The manager, though, couldn't wait to be free of it.
"It was too hot for a jacket and the options were limited," he said. "I'm not superstitious, but it did become symbolic for the fans - even if I couldn't wait to get rid of it at the end of the tournament.
"Maybe there's a chance to auction it at some point, but we haven't changed our suits yet."
England celebrated after the third-place play-off
England's run was ended in the semi-finals by Croatia, after which they were defeated by Belgium in the third-place play-off.
The night of that final game, just before they were due to fly home, the whole squad gathered with what Southgate described as a "a lot of beer".
"We had a brilliant night," he said. "There were a lot of individual moments, but everyone was there. There was music playing and it was a lot of fun. It was nice for the group to reflect and enjoy each other's company.

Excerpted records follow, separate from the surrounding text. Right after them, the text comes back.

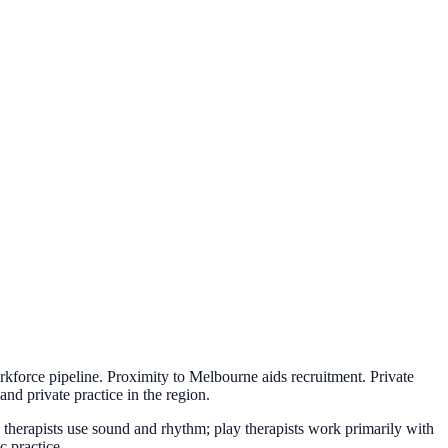
orkforce pipeline. Proximity to Melbourne aids recruitment. Private
and private practice in the region.
c therapists use sound and rhythm; play therapists work primarily with
c practice.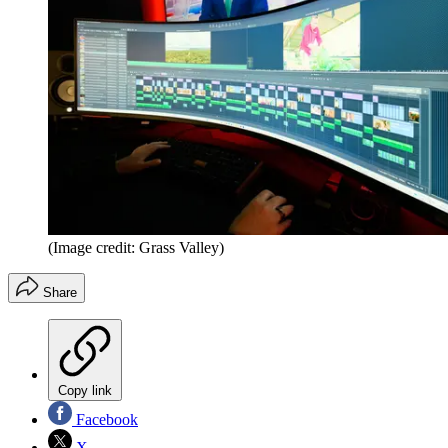
(Image credit: Grass Valley)
Share
Copy link
Facebook
X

"You'll never get that group of people together ever again. You think you'll be friends forever, that the group will be stronger, but even that night there were players talking about finishing international football and some of the staff have gone on to do other things.
"It was important for us as a team to enjoy that moment."
He had a 'dip' after the tournament
England's players went almost straight into the new season after the World Cup, while Southgate had to plan for their Nations League matches in the autumn.
And he admitted he struggled with readjusting to normality on his return home.
"We had been involved in the biggest event in the world for that month, then you are back to normal life," he said. "Coaches from other sports have said they hit a dip after the Olympics. Absolutely I hit it. That period was really difficult.
"Before, I had 20 years of people shouting less complimentary things from their cars. Now, the reaction is different.
"When you become England manager, the change in profile and interest in what you're doing is on another level. On the back of the summer, it's on another level again.
"People have been happy to come up and speak about their experiences - what a great summer they had. How do you respond in those moments? You don't want to be too proud, to get carried away, but if people give you praise you don't want to throw it back.
"It's lovely to accept that. The most interesting thing is they don't always talk about winning - they talk about their enjoyment, how the team made them feel proud. With the national team, there are bigger things than just the winning - we have to keep that in mind."